*TASK 1*.
Answer these from the mailing-list message below:
(a) Who sent it?
(b) On which list was it posted?
(c) According to the quoted passage, what does postgres not use for files?
*TASK 2*. Please list every function that the mailing-list message below writes with parentheses.

*EXTRACT PROVIDED*.
########################################

Re: [Lsf-pc] Linux kernel impact on PostgreSQL performance

From: Greg Stark <stark(at)mit(dot)edu>
To: Andres Freund <andres(at)2ndquadrant(dot)com>
Cc: James Bottomley <James(dot)Bottomley(at)hansenpartnership(dot)com>, Jim Nasby <jim(at)nasby(dot)net>, Claudio Freire <klaussfreire(at)gmail(dot)com>, Josh Berkus <josh(at)agliodbs(dot)com>, Kevin Grittner <kgrittn(at)ymail(dot)com>, "pgsql-hackers(at)postgresql(dot)org" <pgsql-hackers(at)postgresql(dot)org>, Joshua Drake <jd(at)commandprompt(dot)com>, Robert Haas <robertmhaas(at)gmail(dot)com>, Mel Gorman <mgorman(at)suse(dot)de>, Tom Lane <tgl(at)sss(dot)pgh(dot)pa(dot)us>, "lsf-pc(at)lists(dot)linux-foundation(dot)org" <lsf-pc(at)lists(dot)linux-foundation(dot)org>, Magnus Hagander <magnus(at)hagander(dot)net>
Subject: Re: [Lsf-pc] Linux kernel impact on PostgreSQL performance
Date: 2014-01-13 21:29:02
Message-ID: CAM-w4HMk9GwHurUpuBm+djJoTSjuKe23Ab9Od=rrujgpPvXdgw@mail.gmail.com
Views: Raw Message | Whole Thread | Download mbox | Resend email
Thread:
Lists: pgsql-hackers

On Mon, Jan 13, 2014 at 9:12 PM, Andres Freund <andres(at)2ndquadrant(dot)com> wrote:
> For one, postgres doesn't use mmap for files (and can't without major
> new interfaces). Frequently mmap()/madvise()/munmap()ing 8kb chunks has
> horrible consequences for performance/scalability - very quickly you
> contend on locks in the kernel.

########################################

*ROWS*.
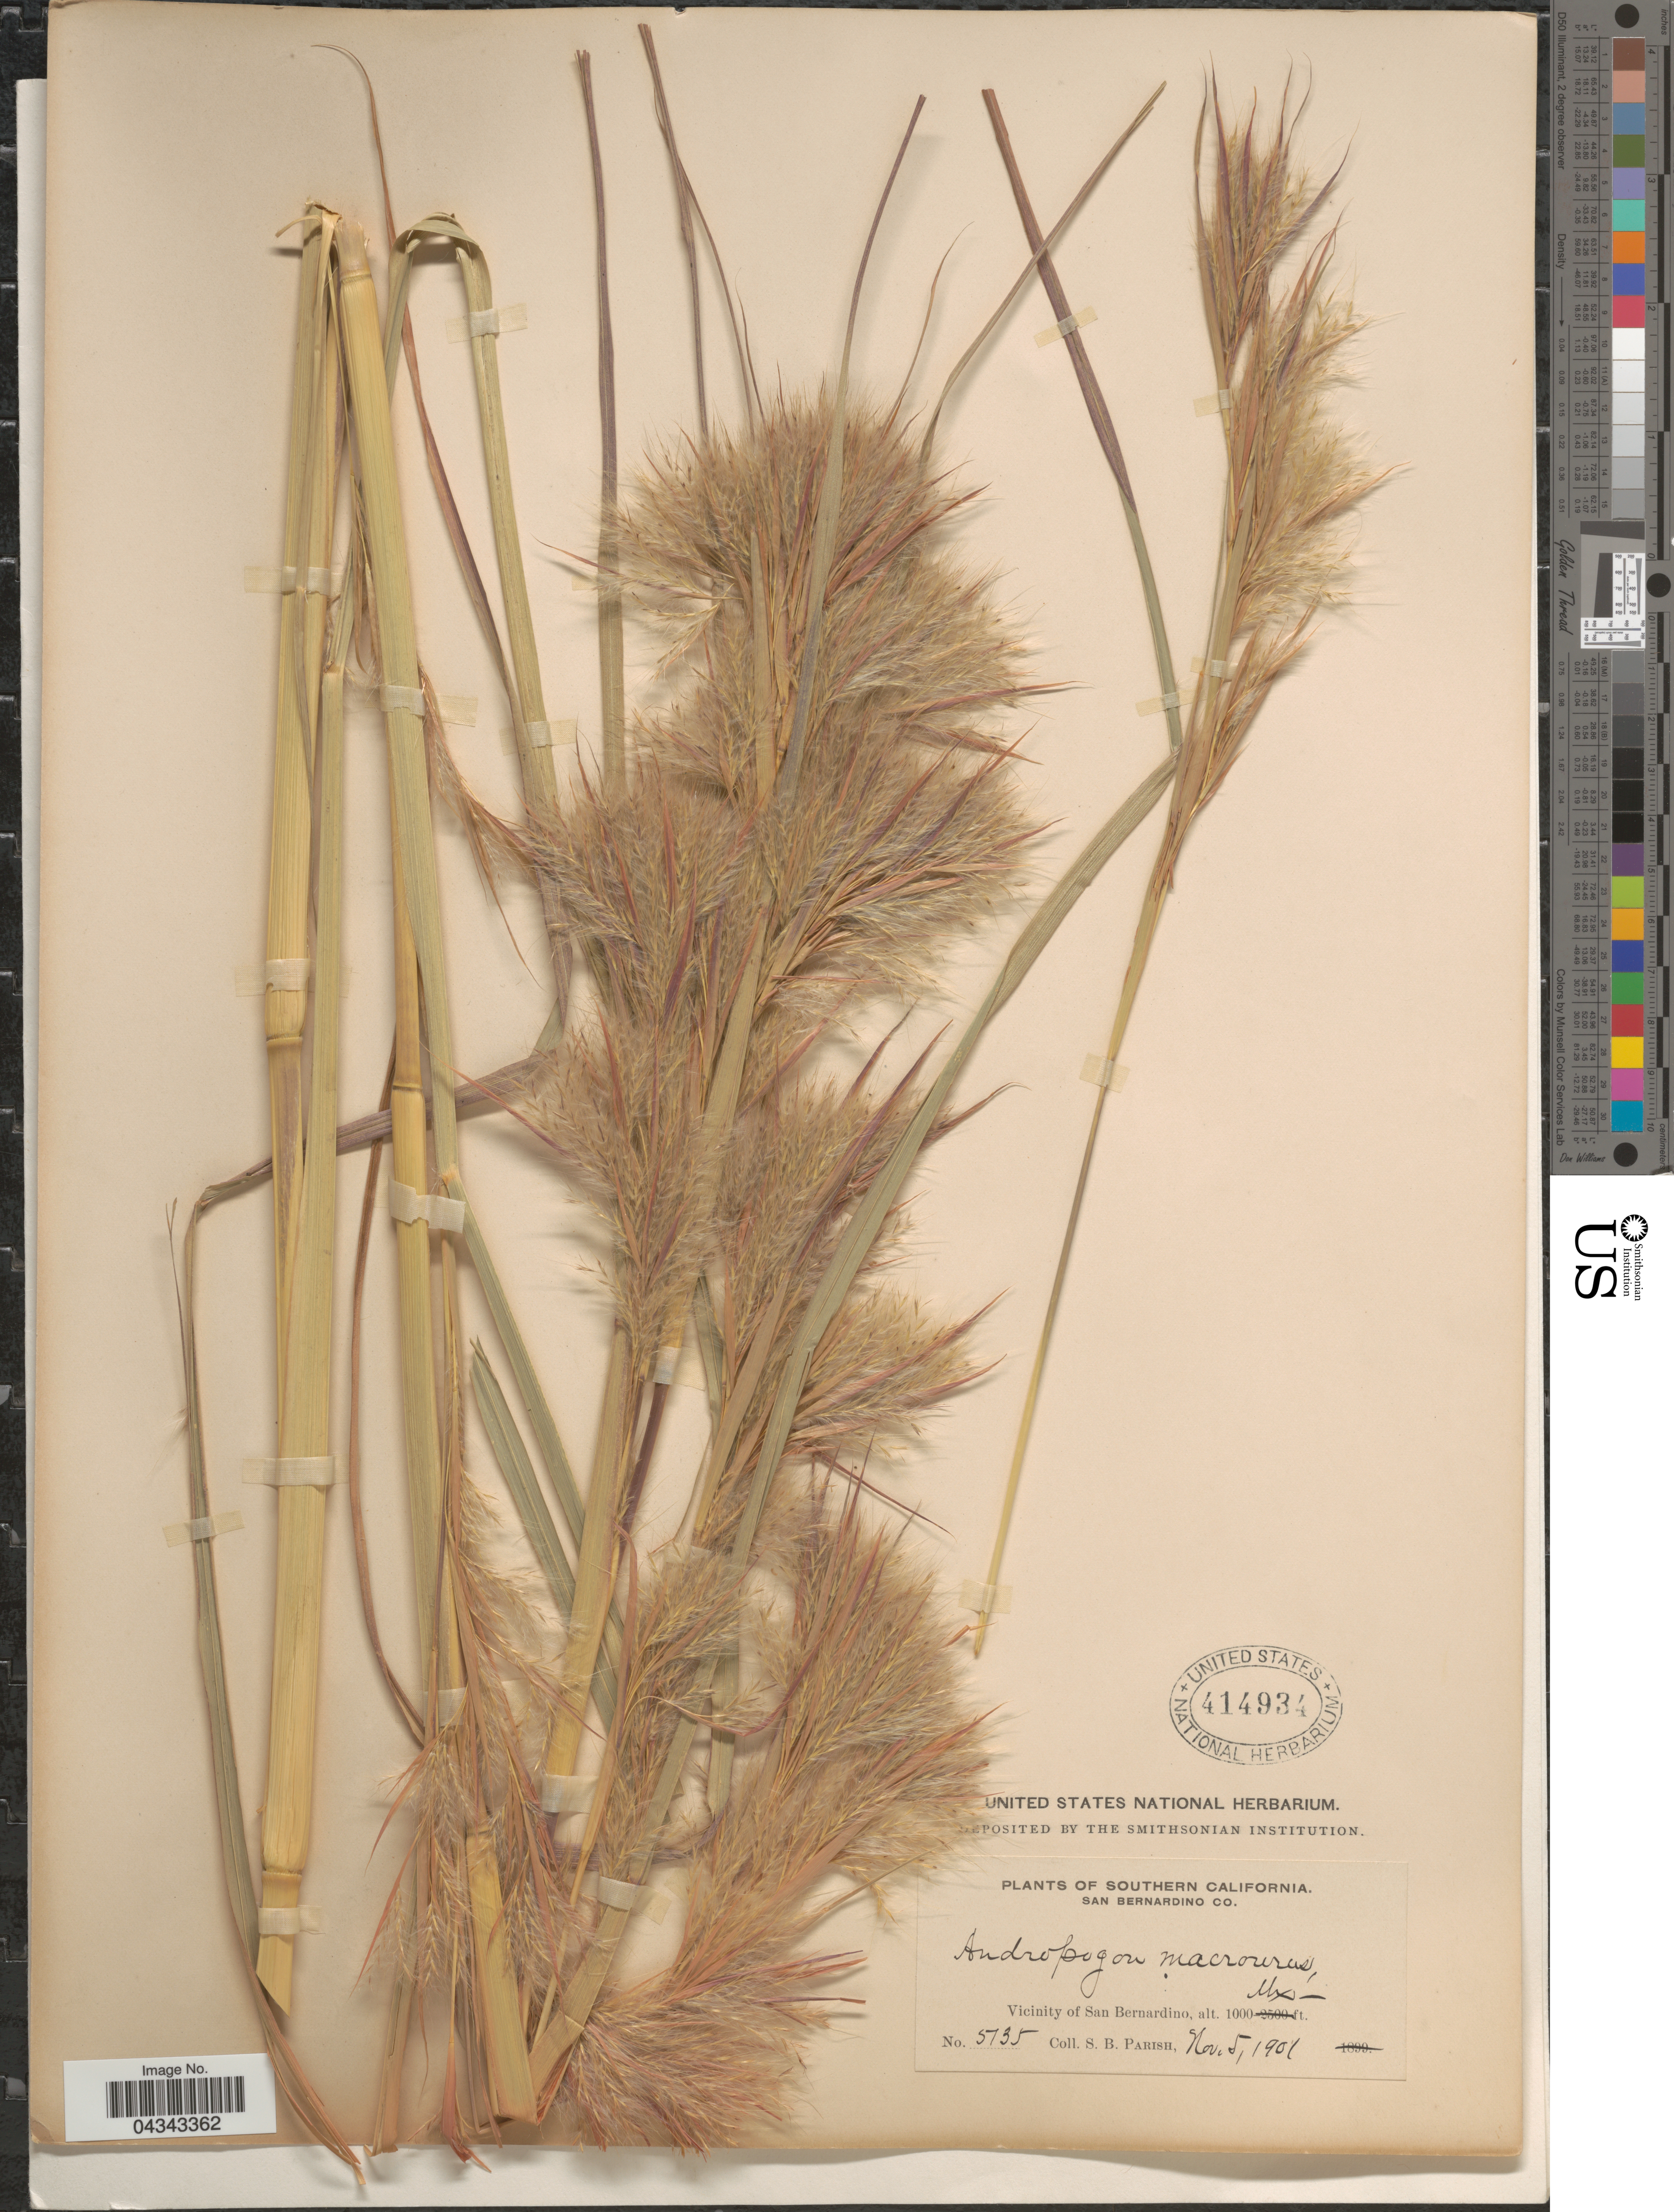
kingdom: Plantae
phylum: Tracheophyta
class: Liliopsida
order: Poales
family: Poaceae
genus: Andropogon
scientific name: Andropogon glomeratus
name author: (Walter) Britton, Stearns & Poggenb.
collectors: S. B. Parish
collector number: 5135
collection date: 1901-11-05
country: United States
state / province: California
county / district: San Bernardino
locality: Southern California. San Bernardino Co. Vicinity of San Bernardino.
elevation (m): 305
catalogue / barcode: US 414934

########################################

*RESPONSE 1*.
(a) Greg Stark
(b) pgsql-hackers
(c) mmap

*RESPONSE 2*. mmap(), madvise(), munmap()